2 minutes

# What is Perplexity?

**TLDR: NLP metric ranging from 1 to infinity. Lower is better.**

In natural language processing, perplexity is the most common metric used to measure the performance of a language model. To calculate perplexity, we use the following formula:

$ perplexity = e^z $

where

$ z = -{1 \over N} \sum_{i=0}^N ln(P_{n}) $

Typically we use base `e`

when calculating perplexity, but this is not required.

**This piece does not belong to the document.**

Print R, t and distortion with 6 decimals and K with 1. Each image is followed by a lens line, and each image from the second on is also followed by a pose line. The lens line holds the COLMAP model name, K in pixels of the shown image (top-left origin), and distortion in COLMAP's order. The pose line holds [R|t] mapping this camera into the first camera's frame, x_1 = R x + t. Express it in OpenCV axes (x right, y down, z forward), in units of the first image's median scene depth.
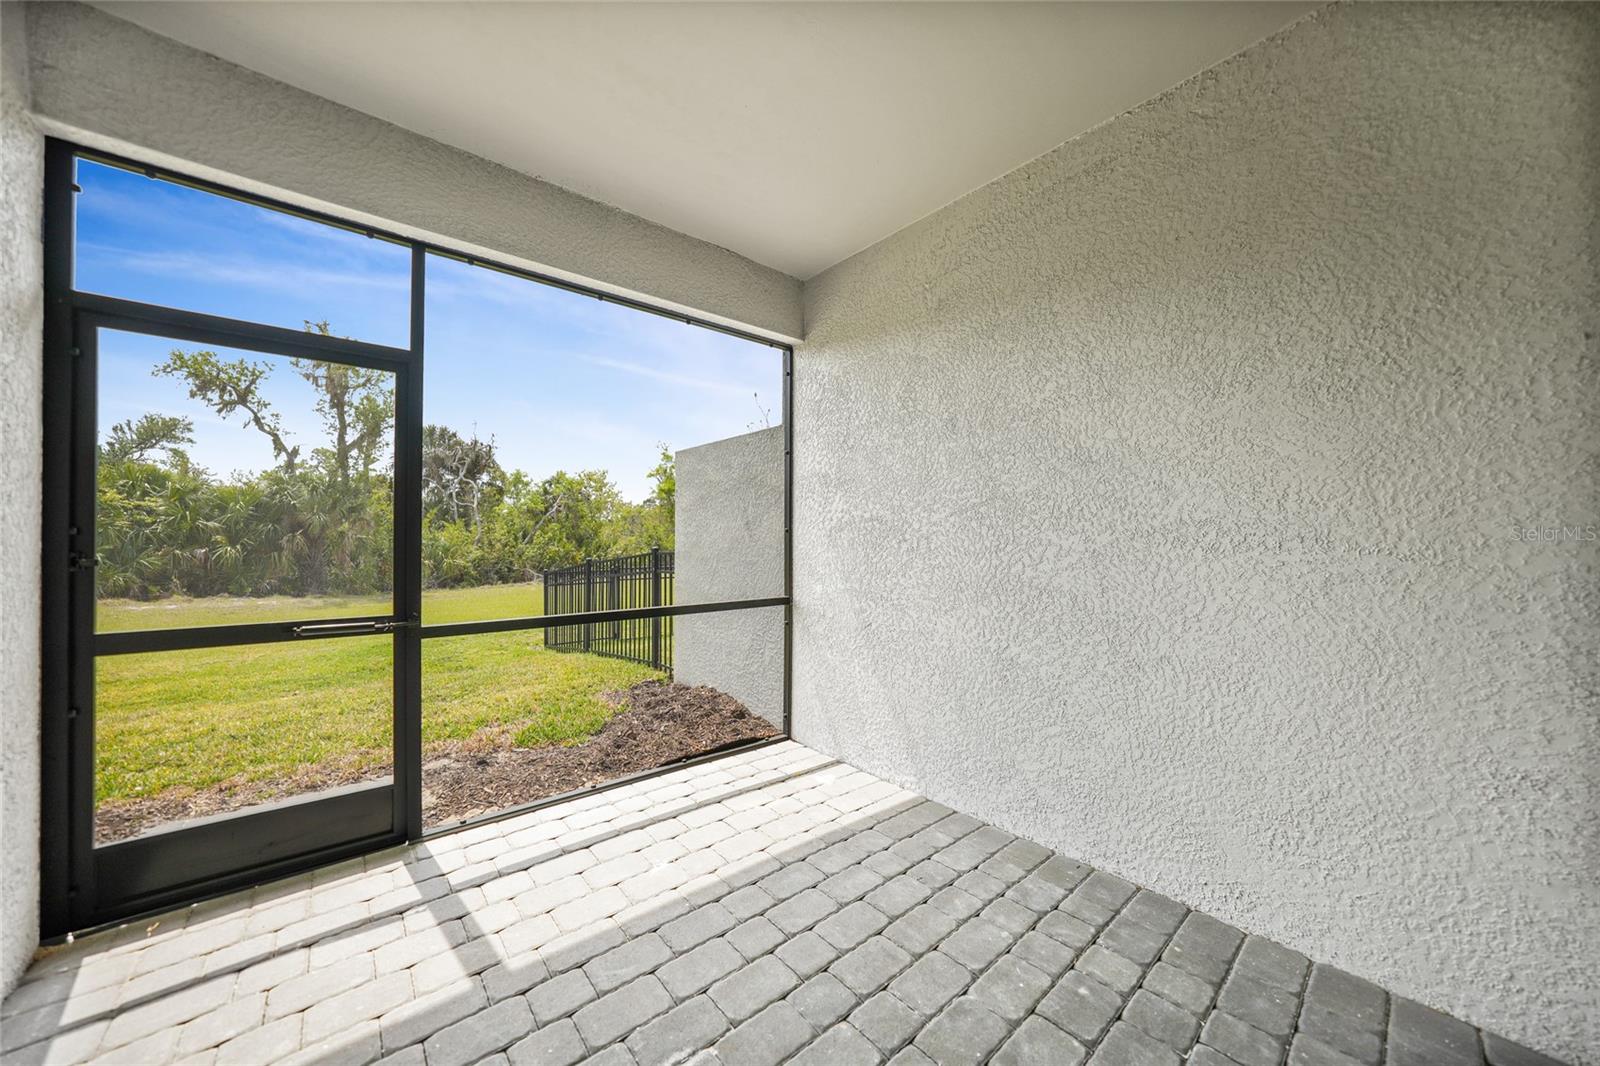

Any base will do, so sometimes the formula will use base 2 or base 10, along with logarithms to the corresponding base.

## Example

Imagine that we have a language model which generates the following sequence of tokens:

`<start>`

`jack`

`and`

`jill`

`went`

`up`

`the`

`hill`

And suppose that the conditional probabilities for each of the tokens are as follows:

token | probability |
---|---|

`<start>` |
15% |

`jack` |
5% |

`and` |
12% |

`jill` |
18% |

`went` |
25% |

`up` |
40% |

`the` |
33% |

`hill` |
50% |

For the purposes of calculating perplexity it doesn’t matter how the sequence was generated. It may be using an n-gram model or an LSTM or a transformer. All that matters is the probabilities the model assigns to each of the tokens. To calculate perplexity, we calculate the logarithm of each of the values above:

token | P | ln(P) |
---|---|---|

`<start>` |
15% | -1.897 |

`jack` |
5% | -2.996 |

`and` |
12% | -2.120 |

`jill` |
18% | -1.715 |

`went` |
25% | -1.386 |

`up` |
40% | -0.916 |

`the` |
33% | -1.109 |

`hill` |
50% | -0.693 |

Summing the logs, we get -12.832. Since there are 8 tokens, we divide -12.832 by 8 to get -1.604. Negating that allows us to calculate the final perplexity:

$ perplexity = e^{1.604} = 4.973 $

Therefore the perplexity of this sequence is about 4.973.